"Oh," said Ann, "I don't grudge the year—I've had heaps of good times. The only really bad times were when the attacks of high fever came and you got unconscious; then you wouldn't let a nurse into the room. Jim and I had to sit up with you for nights on end. But you were very brave, and you never let your illness get on our nerves. You just bounded up from an attack like an india-rubber ball. The doctors simply gasped at you. You said good-bye to us so often that we began to take it quite casually, merely saying, 'Well, have some beef-tea just now, anyway'; and Father used to laugh and say, 'You'll live and loup dykes yet.'"
"I'm sure I wasn't at all keen to live, Ann. When you get very far down dying seems so simple and easy; but I did want to see Robbie again. I think that kept me alive. When did you take me to London? In spring, wasn't it?"
"Yes, in March. You weren't getting a bit better, and some one told Mark about the vaccine treatment, and he thought it might be worth trying. We were told that the journey would certainly kill you, but you said, 'No such thing,' so off we set, you and I, all on a wild March morning. You stood the journey splendidly; but two days after you arrived you took the worst fever turn of all. The London doctors came and told me you wouldn't live over the night, and I really thought they were going to be right that time. I telephoned to Priorsford, and it was Davie answered me, 'Is that you, Nana?' I was sorry to worry the boy, but I had to tell you were very ill, and that I thought Jim should come up by the night train. But you warstled through again, and then Mark brought Sir Armstrong Weir to see you. We had seen several London doctors, very glossy and well dressed, with beautiful cars, and we wondered if this great Sir Armstrong would be even smarter. But the great man came in a taxi, and wasn't at all well dressed—grey and bent and very gentle."
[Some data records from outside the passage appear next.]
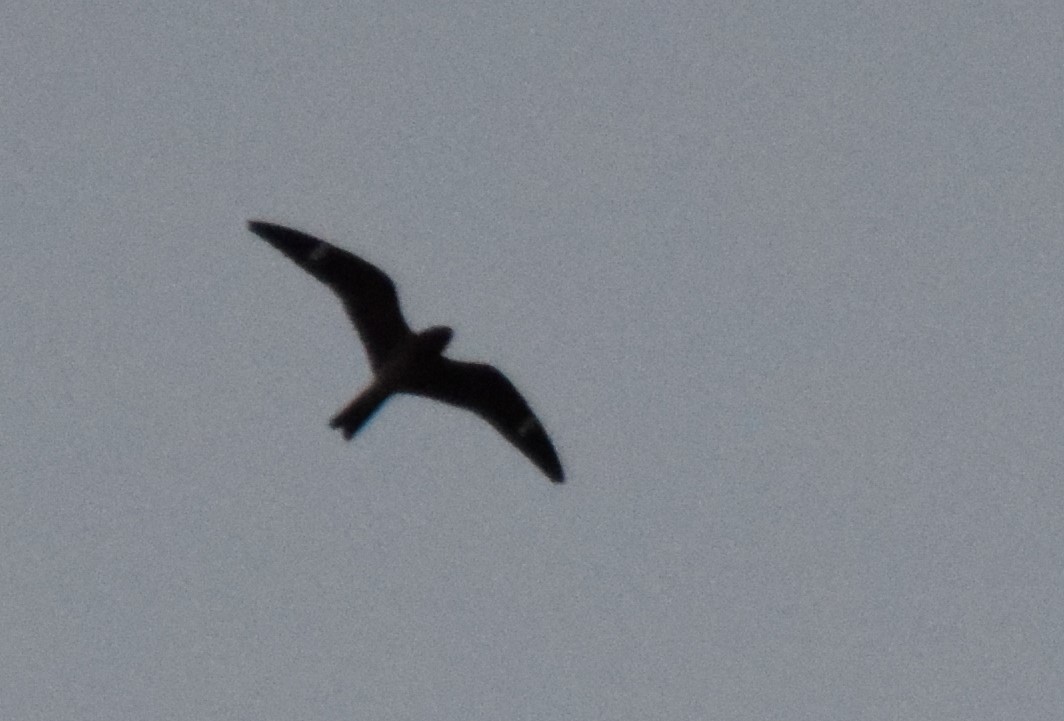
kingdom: Animalia
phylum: Chordata
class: Aves
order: Caprimulgiformes
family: Caprimulgidae
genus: Chordeiles
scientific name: Chordeiles minor
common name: Common nighthawk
"He looked old," Mrs. Douglas said; "but he couldn't have been so very, for he told me his own mother was living. He was very kind to me."
"He cured you," said Ann.
"Oh no," said Mrs. Douglas.
"Well, it was partly his vaccine and partly your own marvellous pluck."
"Oh no. It wasn't pluck or vaccine or anything, but just that I had to live more days on the earth."
"'Deed ay," said Marget, nodding in agreement with her mistress. "Ye never did ony guid until ye had given up doctors a'thegither. As soon as we got quat o' them ye began to improve."
"Now, now, Marget," said Ann, "you get carried away by your dislike of doctors. We've been very thankful to see them many a time."